Records supplied section start

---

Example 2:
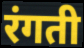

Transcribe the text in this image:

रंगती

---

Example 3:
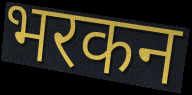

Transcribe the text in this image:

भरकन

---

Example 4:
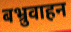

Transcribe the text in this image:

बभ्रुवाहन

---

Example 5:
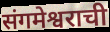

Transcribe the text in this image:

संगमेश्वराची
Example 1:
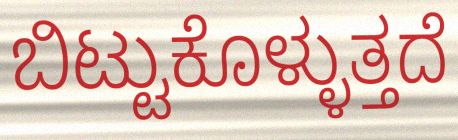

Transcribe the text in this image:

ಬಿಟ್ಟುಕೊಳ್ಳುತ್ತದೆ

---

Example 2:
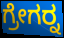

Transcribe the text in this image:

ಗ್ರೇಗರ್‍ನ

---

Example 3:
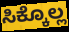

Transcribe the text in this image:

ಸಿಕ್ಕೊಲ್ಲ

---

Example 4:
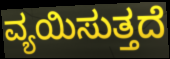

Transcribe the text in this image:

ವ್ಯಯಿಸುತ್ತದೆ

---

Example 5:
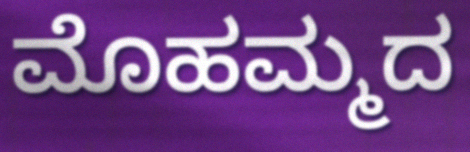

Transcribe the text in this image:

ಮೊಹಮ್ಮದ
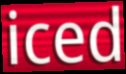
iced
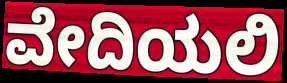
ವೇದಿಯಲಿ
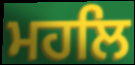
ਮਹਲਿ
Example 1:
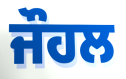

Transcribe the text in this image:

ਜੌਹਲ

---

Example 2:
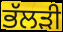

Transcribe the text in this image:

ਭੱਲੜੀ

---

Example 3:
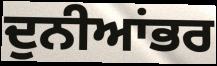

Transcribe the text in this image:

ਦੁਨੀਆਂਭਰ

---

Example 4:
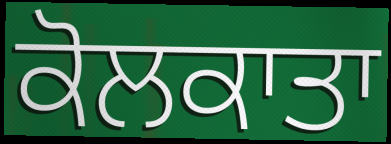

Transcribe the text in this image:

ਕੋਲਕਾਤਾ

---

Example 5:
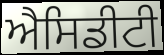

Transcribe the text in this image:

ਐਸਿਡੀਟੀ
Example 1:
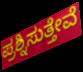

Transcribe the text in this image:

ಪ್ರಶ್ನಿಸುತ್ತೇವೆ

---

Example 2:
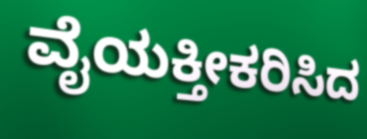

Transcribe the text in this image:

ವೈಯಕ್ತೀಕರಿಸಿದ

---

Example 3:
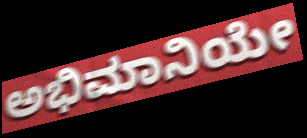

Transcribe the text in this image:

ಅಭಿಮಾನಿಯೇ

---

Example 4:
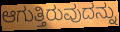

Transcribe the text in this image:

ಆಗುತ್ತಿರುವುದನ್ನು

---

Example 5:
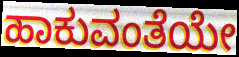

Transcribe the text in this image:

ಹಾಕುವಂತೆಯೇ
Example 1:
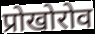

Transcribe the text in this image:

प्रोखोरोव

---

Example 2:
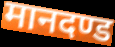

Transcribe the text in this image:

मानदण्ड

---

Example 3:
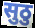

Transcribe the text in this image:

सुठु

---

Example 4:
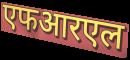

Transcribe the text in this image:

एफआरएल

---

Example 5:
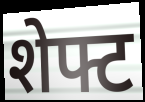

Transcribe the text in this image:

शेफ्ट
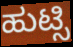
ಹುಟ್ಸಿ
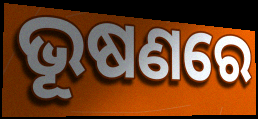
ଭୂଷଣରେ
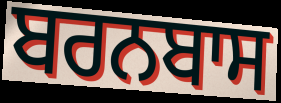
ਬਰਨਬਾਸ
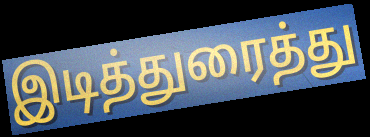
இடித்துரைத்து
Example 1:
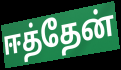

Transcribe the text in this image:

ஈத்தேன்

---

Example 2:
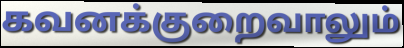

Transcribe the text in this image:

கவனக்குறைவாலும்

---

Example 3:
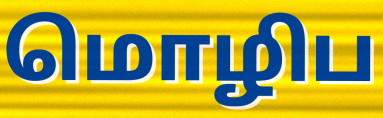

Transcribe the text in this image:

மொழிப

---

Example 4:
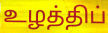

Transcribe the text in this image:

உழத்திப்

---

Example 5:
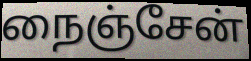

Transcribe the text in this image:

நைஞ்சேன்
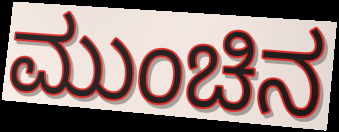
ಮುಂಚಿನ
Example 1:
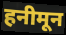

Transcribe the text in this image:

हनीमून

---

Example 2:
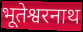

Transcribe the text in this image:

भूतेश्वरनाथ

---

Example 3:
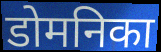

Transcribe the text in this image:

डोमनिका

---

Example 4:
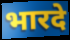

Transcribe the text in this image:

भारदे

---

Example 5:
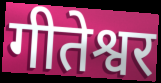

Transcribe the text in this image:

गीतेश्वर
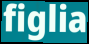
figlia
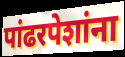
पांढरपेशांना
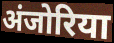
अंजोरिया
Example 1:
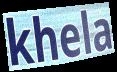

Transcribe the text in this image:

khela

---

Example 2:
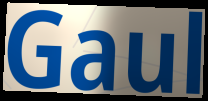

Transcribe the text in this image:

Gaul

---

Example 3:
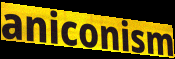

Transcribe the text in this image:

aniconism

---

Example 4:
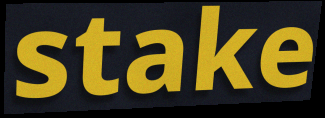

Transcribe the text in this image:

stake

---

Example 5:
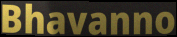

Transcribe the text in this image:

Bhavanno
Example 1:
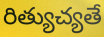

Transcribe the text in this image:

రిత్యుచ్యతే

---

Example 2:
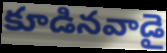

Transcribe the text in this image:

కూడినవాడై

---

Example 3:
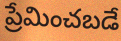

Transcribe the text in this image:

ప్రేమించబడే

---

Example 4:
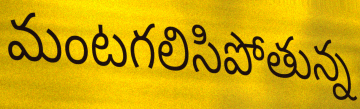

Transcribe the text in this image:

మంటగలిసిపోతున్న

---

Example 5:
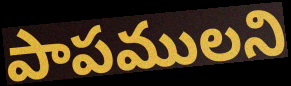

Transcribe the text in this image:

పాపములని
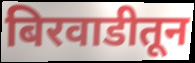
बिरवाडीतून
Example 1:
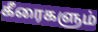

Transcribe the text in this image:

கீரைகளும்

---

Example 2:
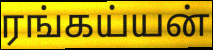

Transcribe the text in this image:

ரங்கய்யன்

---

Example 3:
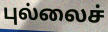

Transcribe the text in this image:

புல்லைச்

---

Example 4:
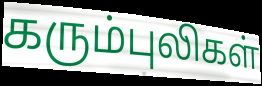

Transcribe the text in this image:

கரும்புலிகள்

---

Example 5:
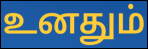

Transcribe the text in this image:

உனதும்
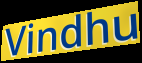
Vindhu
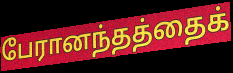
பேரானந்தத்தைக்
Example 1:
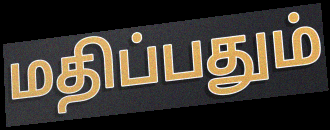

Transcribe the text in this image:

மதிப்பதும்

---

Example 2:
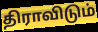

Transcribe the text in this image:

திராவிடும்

Records supplied section end

Instructions to follow =>
Word for word, repeat all the data, but not its images.

Answer space =>
---

Example 2:

Transcribe the text in this image:

रंगती

---

Example 3:

Transcribe the text in this image:

भरकन

---

Example 4:

Transcribe the text in this image:

बभ्रुवाहन

---

Example 5:

Transcribe the text in this image:

संगमेश्वराची
Example 1:

Transcribe the text in this image:

ಬಿಟ್ಟುಕೊಳ್ಳುತ್ತದೆ

---

Example 2:

Transcribe the text in this image:

ಗ್ರೇಗರ್‍ನ

---

Example 3:

Transcribe the text in this image:

ಸಿಕ್ಕೊಲ್ಲ

---

Example 4:

Transcribe the text in this image:

ವ್ಯಯಿಸುತ್ತದೆ

---

Example 5:

Transcribe the text in this image:

ಮೊಹಮ್ಮದ
iced
ವೇದಿಯಲಿ
ਮਹਲਿ
Example 1:

Transcribe the text in this image:

ਜੌਹਲ

---

Example 2:

Transcribe the text in this image:

ਭੱਲੜੀ

---

Example 3:

Transcribe the text in this image:

ਦੁਨੀਆਂਭਰ

---

Example 4:

Transcribe the text in this image:

ਕੋਲਕਾਤਾ

---

Example 5:

Transcribe the text in this image:

ਐਸਿਡੀਟੀ
Example 1:

Transcribe the text in this image:

ಪ್ರಶ್ನಿಸುತ್ತೇವೆ

---

Example 2:

Transcribe the text in this image:

ವೈಯಕ್ತೀಕರಿಸಿದ

---

Example 3:

Transcribe the text in this image:

ಅಭಿಮಾನಿಯೇ

---

Example 4:

Transcribe the text in this image:

ಆಗುತ್ತಿರುವುದನ್ನು

---

Example 5:

Transcribe the text in this image:

ಹಾಕುವಂತೆಯೇ
Example 1:

Transcribe the text in this image:

प्रोखोरोव

---

Example 2:

Transcribe the text in this image:

मानदण्ड

---

Example 3:

Transcribe the text in this image:

सुठु

---

Example 4:

Transcribe the text in this image:

एफआरएल

---

Example 5:

Transcribe the text in this image:

शेफ्ट
ಹುಟ್ಸಿ
ଭୂଷଣରେ
ਬਰਨਬਾਸ
இடித்துரைத்து
Example 1:

Transcribe the text in this image:

ஈத்தேன்

---

Example 2:

Transcribe the text in this image:

கவனக்குறைவாலும்

---

Example 3:

Transcribe the text in this image:

மொழிப

---

Example 4:

Transcribe the text in this image:

உழத்திப்

---

Example 5:

Transcribe the text in this image:

நைஞ்சேன்
ಮುಂಚಿನ
Example 1:

Transcribe the text in this image:

हनीमून

---

Example 2:

Transcribe the text in this image:

भूतेश्वरनाथ

---

Example 3:

Transcribe the text in this image:

डोमनिका

---

Example 4:

Transcribe the text in this image:

भारदे

---

Example 5:

Transcribe the text in this image:

गीतेश्वर
figlia
पांढरपेशांना
अंजोरिया
Example 1:

Transcribe the text in this image:

khela

---

Example 2:

Transcribe the text in this image:

Gaul

---

Example 3:

Transcribe the text in this image:

aniconism

---

Example 4:

Transcribe the text in this image:

stake

---

Example 5:

Transcribe the text in this image:

Bhavanno
Example 1:

Transcribe the text in this image:

రిత్యుచ్యతే

---

Example 2:

Transcribe the text in this image:

కూడినవాడై

---

Example 3:

Transcribe the text in this image:

ప్రేమించబడే

---

Example 4:

Transcribe the text in this image:

మంటగలిసిపోతున్న

---

Example 5:

Transcribe the text in this image:

పాపములని
बिरवाडीतून
Example 1:

Transcribe the text in this image:

கீரைகளும்

---

Example 2:

Transcribe the text in this image:

ரங்கய்யன்

---

Example 3:

Transcribe the text in this image:

புல்லைச்

---

Example 4:

Transcribe the text in this image:

கரும்புலிகள்

---

Example 5:

Transcribe the text in this image:

உனதும்
Vindhu
பேரானந்தத்தைக்
Example 1:

Transcribe the text in this image:

மதிப்பதும்

---

Example 2:

Transcribe the text in this image:

திராவிடும்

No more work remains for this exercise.